The Mandela Mining Precinct (MMP), which recently launched the Isidingo Drill Design Challenge, has announced three finalists - Novatek, HPE and Fermel.

The Isidingo Drill Design Challenge is an open-innovation concept that aims to attract innovative thinkers to design and develop a new-age lighter drill to meet the underground mining sector’s drill needs.

MMP, in collaboration with the Research Institute for Innovation and Sustainability (RIIS) – a boutique innovation consulting firm focused on solving intractable business and social problems, hopes that the challenge will result in the development of an innovative rock drill prototype that will change the entire underground mining landscape.

The challenge called upon an entire spectrum of industries – architecture, industrial, engineering (mechanical, electrical and civil), arts and design – to produce a cutting-edge rock drill that is faster, lighter and more powerful than its existing counterpart. The future is now – “It starts with an idea,” said Clen Cook, executive of RIIS, at the launch.

“With the potential of becoming a widely-used new technology in deep-level mining and elsewhere, the challenge incentivises entrants to rethink the decades-old mining drill technology,” said Sietse van der Woude, senior executive of Modernisation and Safety at the Minerals Council.

Phase 1 of the competition received 11 submissions of the concept designs from GST, Drill Rod Specialist, Fermal, Isithelo Mining, Engineering Design Lab, HPE, University of Pretoria, Novatek, Fabchem Mining, Shaw Equipment and HI Mining..

Equipment manufacturers, Novatek, HPE and Fermel, advanced to the 2nd phase of the competition, which will require them to develop the proof-of-concepts over 60 days.

“We are very encouraged by the number of entrants who participated in this challenge and even more heartened by the number of individuals not associated with original equipment manufacturers (OEMs) who entered their own designs. We look forward to the outcome of the next two phases and ultimately, to the commercialisation of an industry-changing rock drill,” said Van der Woude.

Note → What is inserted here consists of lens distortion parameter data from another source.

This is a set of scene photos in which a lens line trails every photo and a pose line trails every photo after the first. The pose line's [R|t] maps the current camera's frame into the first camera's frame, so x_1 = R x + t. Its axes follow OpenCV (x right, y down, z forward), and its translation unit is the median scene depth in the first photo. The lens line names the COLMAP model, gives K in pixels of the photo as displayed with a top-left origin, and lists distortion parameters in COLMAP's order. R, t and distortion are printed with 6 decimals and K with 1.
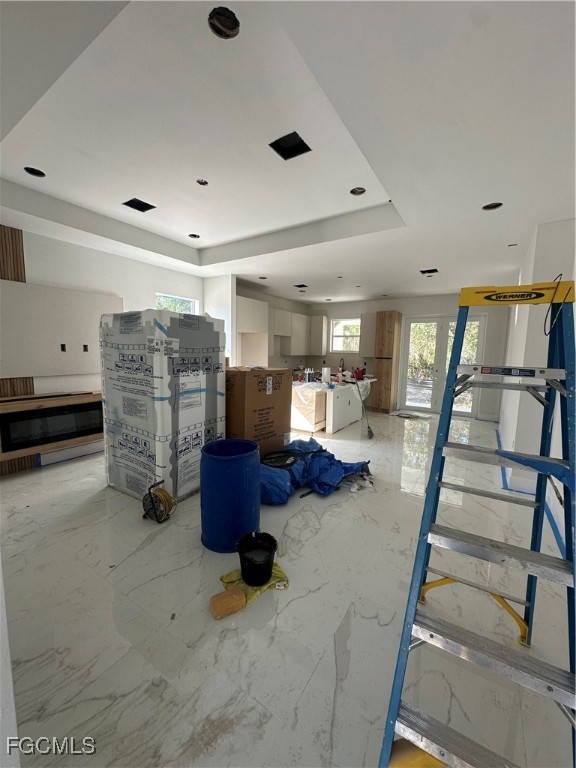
lens RADIAL K [[308.5, 0, 288.0], [0, 308.5, 384.0], [0, 0, 1]] dist [0.002107, 0.000263]
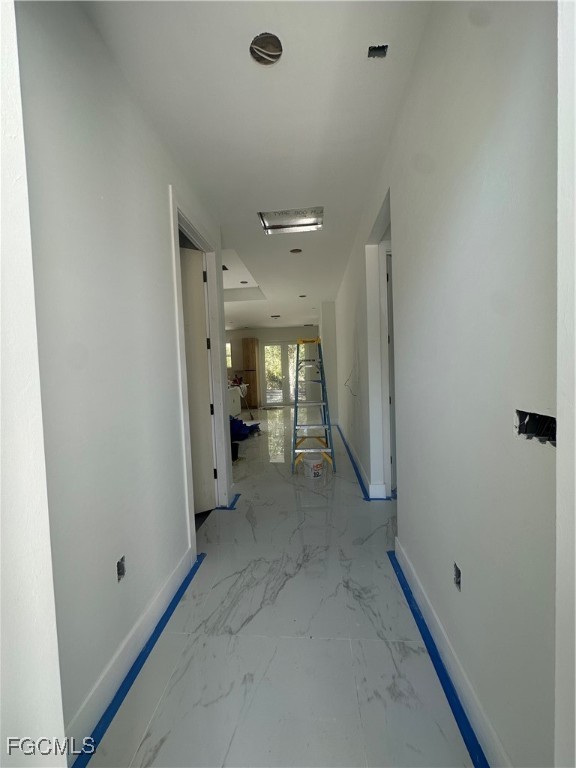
lens RADIAL K [[308.5, 0, 288.0], [0, 308.5, 384.0], [0, 0, 1]] dist [0.002107, 0.000263]
pose [[0.883000, -0.076371, 0.463119, -0.202866], [0.108206, 0.993219, -0.042522, 0.058379], [-0.456731, 0.087659, 0.885275, -0.341441]]
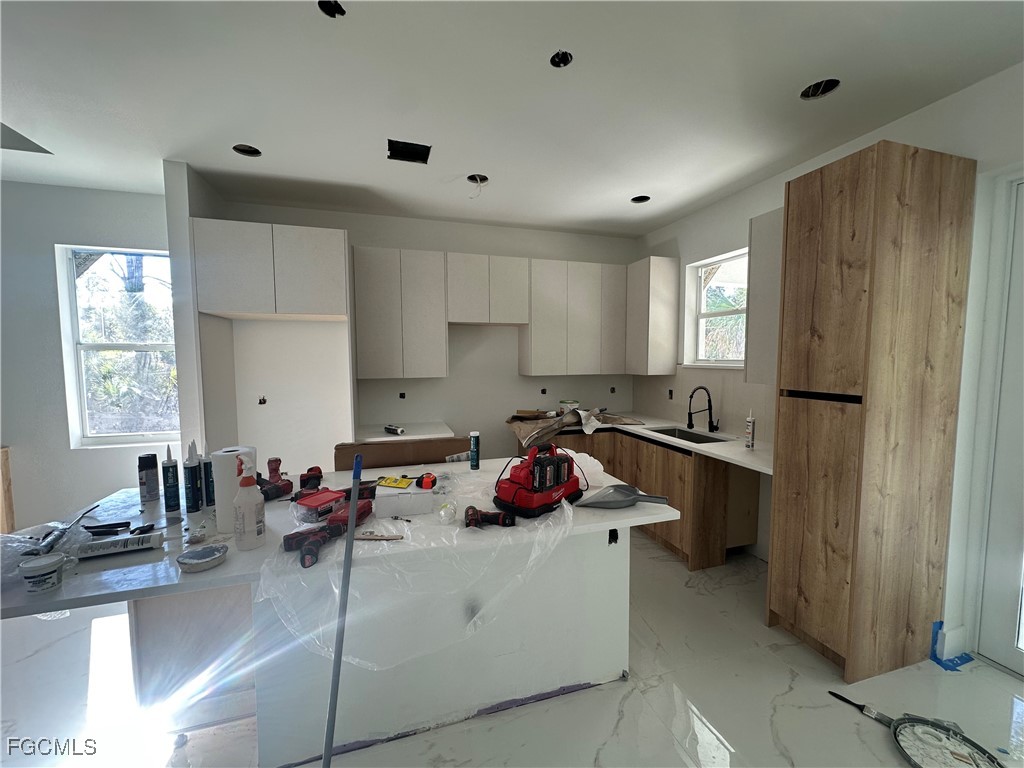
lens RADIAL K [[411.4, 0, 512.0], [0, 411.4, 384.0], [0, 0, 1]] dist [0.002107, 0.000263]
pose [[0.762156, 0.024709, -0.646922, 0.333121], [-0.058170, 0.997843, -0.030419, -0.071242], [0.644775, 0.060816, 0.761949, 0.661249]]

“If we get this right, it will be good for suppliers, mining companies, employees and the country. Aside from sparking innovation, the challenge encourages new players to emerge. It is about a shift in the perception that mining is a sunset industry,” he added.

The final phase (phase 3) of the project comprises the actual prototype to be assembled over 90 days, and will be tested in a real mining environment.